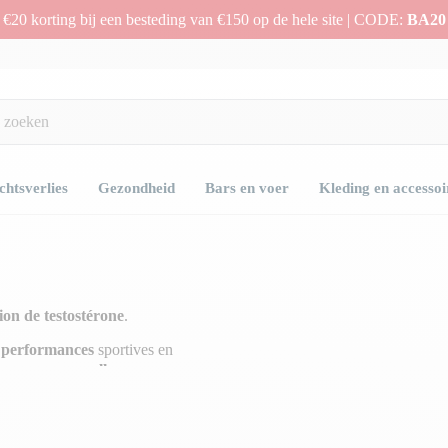
€20 korting bij een besteding van €150 op de hele site | CODE:
BA20
htsverlies
Gezondheid
Bars en voer
Kleding en accessoi
ion de testostérone
.
s performances
sportives en
ormances sexuelles
en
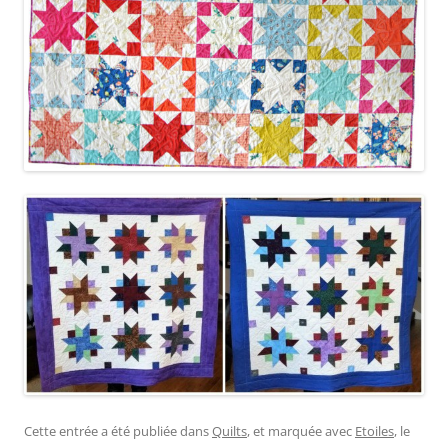
Cette entrée a été publiée dans
Quilts
, et marquée avec
Etoiles
, le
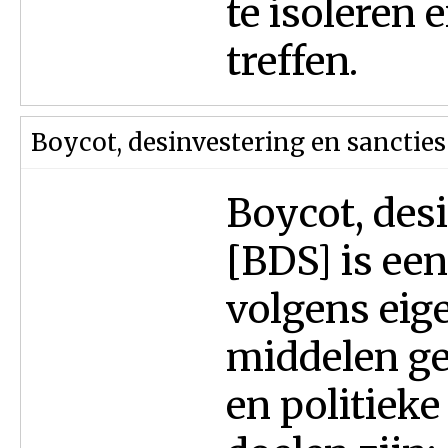
te isoleren
treffen.
Boycot, desinvestering en sancties
Boycot, des
[BDS] is ee
volgens ei
middelen g
en politieke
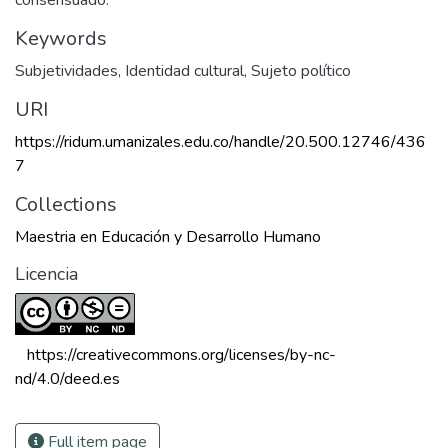
consensuado.
Keywords
Subjetividades
,
Identidad cultural
,
Sujeto político
URI
https://ridum.umanizales.edu.co/handle/20.500.12746/436
7
Collections
Maestria en Educación y Desarrollo Humano
Licencia
 https://creativecommons.org/licenses/by-nc-
nd/4.0/deed.es 
Full item page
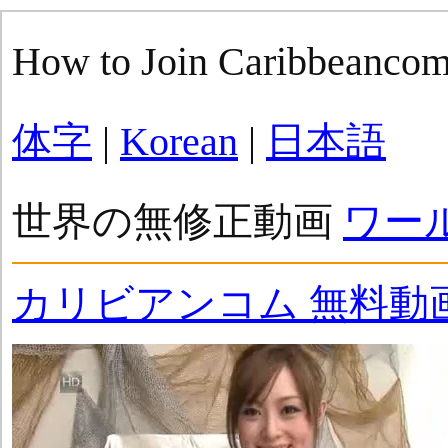
How to Join Caribbeanco
体字
|
Korean
|
日本語
世界の無修正動画
ワー
カリビアンコム 無料動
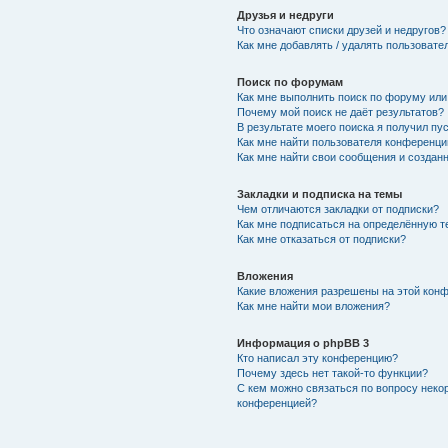
Друзья и недруги
Что означают списки друзей и недругов?
Как мне добавлять / удалять пользовате
Поиск по форумам
Как мне выполнить поиск по форуму ил
Почему мой поиск не даёт результатов?
В результате моего поиска я получил пу
Как мне найти пользователя конференци
Как мне найти свои сообщения и создан
Закладки и подписка на темы
Чем отличаются закладки от подписки?
Как мне подписаться на определённую 
Как мне отказаться от подписки?
Вложения
Какие вложения разрешены на этой кон
Как мне найти мои вложения?
Информация о phpBB 3
Кто написал эту конференцию?
Почему здесь нет такой-то функции?
С кем можно связаться по вопросу неко
конференцией?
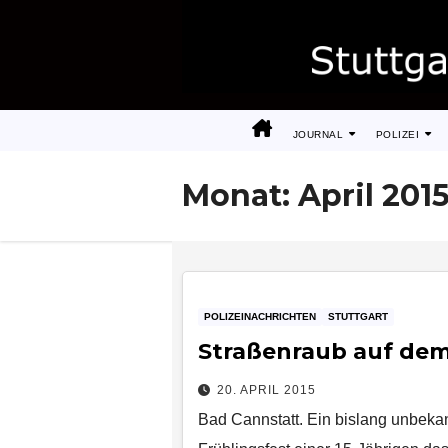
Zum
Inhalt
springen
JOURNAL
POLIZEI
Monat:
April 201
POLIZEINACHRICHTEN
STUTTGART
Straßenraub auf dem
20. APRIL 2015
Bad Cannstatt. Ein bislang unbeka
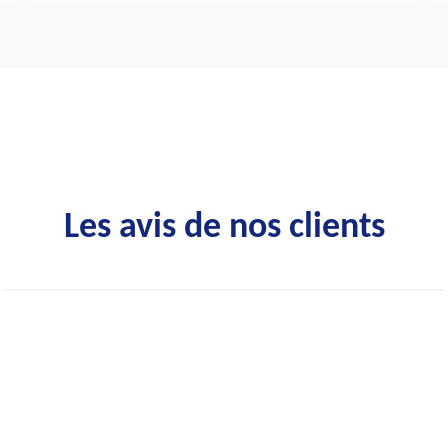
Les avis de nos clients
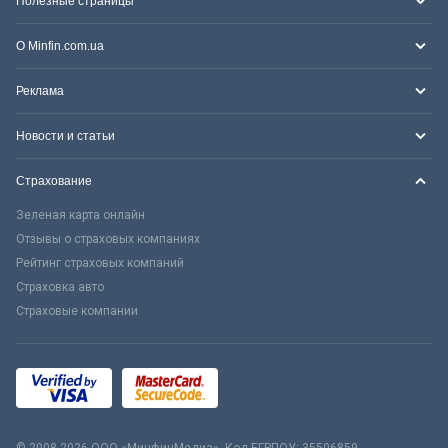
Полезные страницы
О Minfin.com.ua
Реклама
Новости и статьи
Страхование
Зеленая карта онлайн
Отзывы о страховых компаниях
Рейтинг страховых компаний
Страховка авто
Страховые компании
© 2008-2026 ООО «МинфинМедиа». Код ЕГРПОУ: 35506859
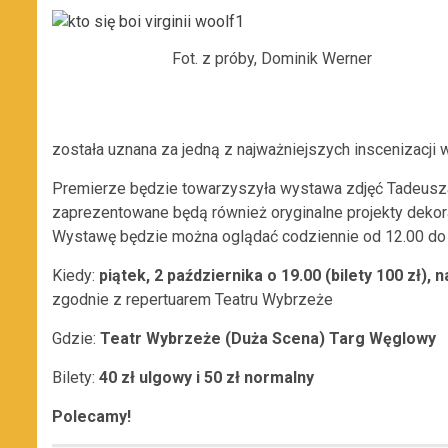
Fot. z próby, Dominik Werner
została uznana za jedną z najważniejszych inscenizacji w
Premierze będzie towarzyszyła wystawa zdjęć Tadeusza 
zaprezentowane będą również oryginalne projekty dekor
Wystawę będzie można oglądać codziennie od 12.00 do 
Kiedy:
piątek, 2 października o 19.00 (bilety 100 zł), n
zgodnie z repertuarem Teatru Wybrzeże
Gdzie:
Teatr Wybrzeże (Duża Scena) Targ Węglowy
Bilety:
40 zł ulgowy i 50 zł normalny
Polecamy!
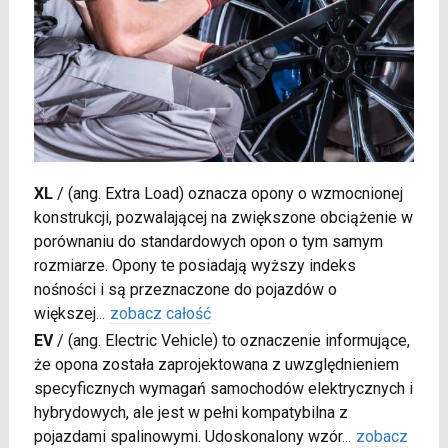
XL
/
(ang. Extra Load) oznacza opony o wzmocnionej
konstrukcji, pozwalającej na zwiększone obciążenie w
porównaniu do standardowych opon o tym samym
rozmiarze. Opony te posiadają wyższy indeks
nośności i są przeznaczone do pojazdów o
większej
...
zobacz całość
EV
/
(ang. Electric Vehicle) to oznaczenie informujące,
że opona została zaprojektowana z uwzględnieniem
specyficznych wymagań samochodów elektrycznych i
hybrydowych, ale jest w pełni kompatybilna z
pojazdami spalinowymi. Udoskonalony wzór
...
zobacz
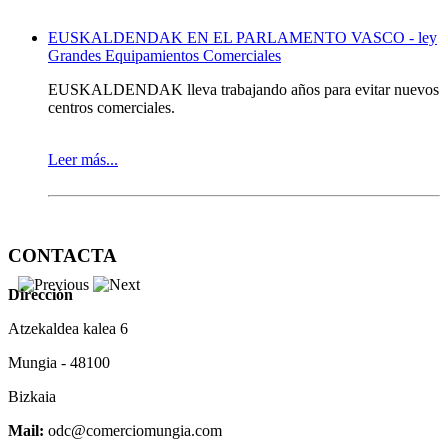
EUSKALDENDAK EN EL PARLAMENTO VASCO - ley
Grandes Equipamientos Comerciales
EUSKALDENDAK lleva trabajando años para evitar nuevos
centros comerciales.
Leer más...
DISPONIBLE LA PLANIFICACION ANUAL DEL 2019
CONTACTA
La Asociación de Comerciantes y Hosteleros de Mungia, ha
hecho pública dentro del sector comercial, hostelero y de
Dirección
servicio su planificación anual de actividades.
Atzekaldea kalea 6
Por un lado porque es una petición que los miembros
asociados llevan tiempo haciéndonos y por otro lado, para
Mungia - 48100
animar a los establecimientos no socios a apuntarse debido a
todos las acciones de dinamización comercial que se llevan
Bizkaia
adelante.
Mail:
odc@comerciomungia.com
Toda la información disponible
AQUI
.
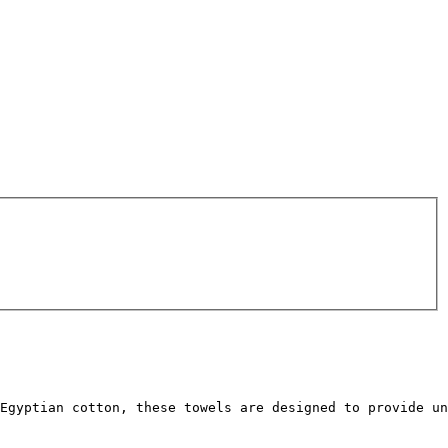
Egyptian cotton, these towels are designed to provide un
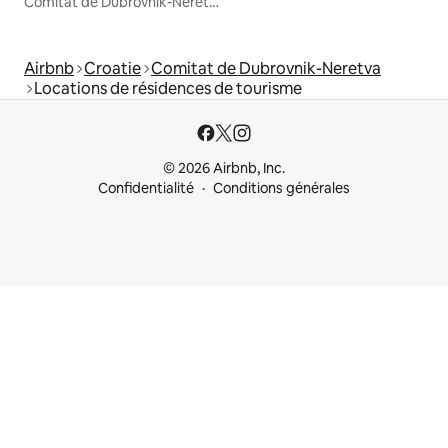
Comitat de Dubrovnik-Neretva
Airbnb
Croatie
Comitat de Dubrovnik-Neretva
Locations de résidences de tourisme
© 2026 Airbnb, Inc.
Confidentialité
Conditions générales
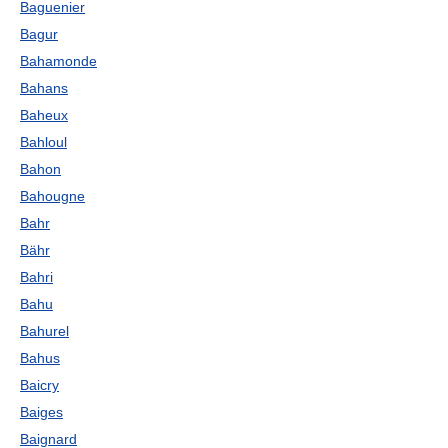
Baguenier
Bagur
Bahamonde
Bahans
Baheux
Bahloul
Bahon
Bahougne
Bahr
Bähr
Bahri
Bahu
Bahurel
Bahus
Baicry
Baiges
Baignard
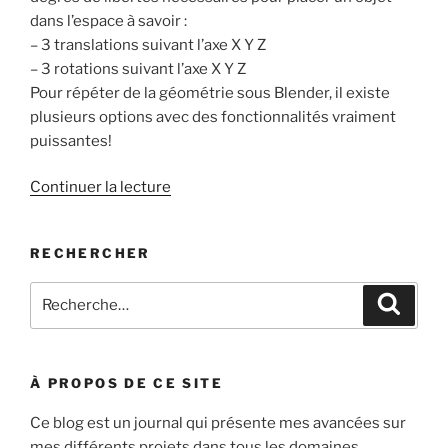
dans l’espace à savoir :
– 3 translations suivant l’axe X Y Z
– 3 rotations suivant l’axe X Y Z
Pour répéter de la géométrie sous Blender, il existe
plusieurs options avec des fonctionnalités vraiment
puissantes!
de
Continuer la lecture
« Blender
:
RECHERCHER
Modélisation
–
Recherche
Recher
les
pour
répétitions/déformations »
:
À PROPOS DE CE SITE
Ce blog est un journal qui présente mes avancées sur
mes différents projets dans tous les domaines.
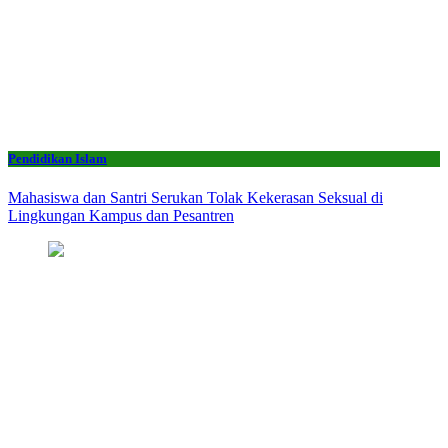
Pendidikan Islam
Mahasiswa dan Santri Serukan Tolak Kekerasan Seksual di
Lingkungan Kampus dan Pesantren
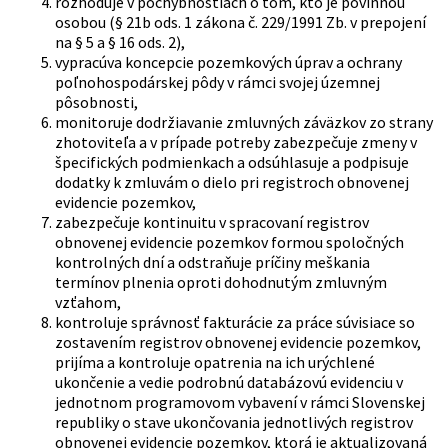
rozhoduje v pochybnostiach o tom, kto je povinnou
osobou (§ 21b ods. 1 zákona č. 229/1991 Zb. v prepojení
na § 5 a § 16 ods. 2),
vypracúva koncepcie pozemkových úprav a ochrany
poľnohospodárskej pôdy v rámci svojej územnej
pôsobnosti,
monitoruje dodržiavanie zmluvných záväzkov zo strany
zhotoviteľa a v prípade potreby zabezpečuje zmeny v
špecifických podmienkach a odsúhlasuje a podpisuje
dodatky k zmluvám o dielo pri registroch obnovenej
evidencie pozemkov,
zabezpečuje kontinuitu v spracovaní registrov
obnovenej evidencie pozemkov formou spoločných
kontrolných dní a odstraňuje príčiny meškania
termínov plnenia oproti dohodnutým zmluvným
vzťahom,
kontroluje správnosť fakturácie za práce súvisiace so
zostavením registrov obnovenej evidencie pozemkov,
prijíma a kontroluje opatrenia na ich urýchlené
ukončenie a vedie podrobnú databázovú evidenciu v
jednotnom programovom vybavení v rámci Slovenskej
republiky o stave ukončovania jednotlivých registrov
obnovenej evidencie pozemkov, ktorá je aktualizovaná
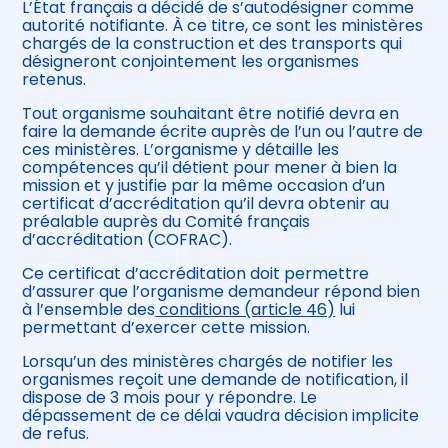
L’État français a décidé de s’autodésigner comme
autorité notifiante. À ce titre, ce sont les ministères
chargés de la construction et des transports qui
désigneront conjointement les organismes
retenus.
Tout organisme souhaitant être notifié devra en
faire la demande écrite auprès de l’un ou l’autre de
ces ministères. L’organisme y détaille les
compétences qu’il détient pour mener à bien la
mission et y justifie par la même occasion d’un
certificat d’accréditation qu’il devra obtenir au
préalable auprès du Comité français
d’accréditation (COFRAC).
Ce certificat d’accréditation doit permettre
d’assurer que l’organisme demandeur répond bien
à l’ensemble des
conditions (article 46)
lui
permettant d’exercer cette mission.
Lorsqu’un des ministères chargés de notifier les
organismes reçoit une demande de notification, il
dispose de 3 mois pour y répondre. Le
dépassement de ce délai vaudra décision implicite
de refus.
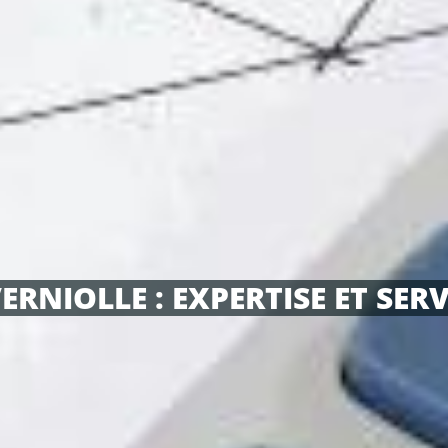
ERNIOLLE : EXPERTISE ET SERV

================================

▸ To-do item: Where does the word "bien" occur in the records? Return every line that holds it.

▸ Your response:
compétences qu’il détient pour mener à bien la
d’assurer que l’organisme demandeur répond bien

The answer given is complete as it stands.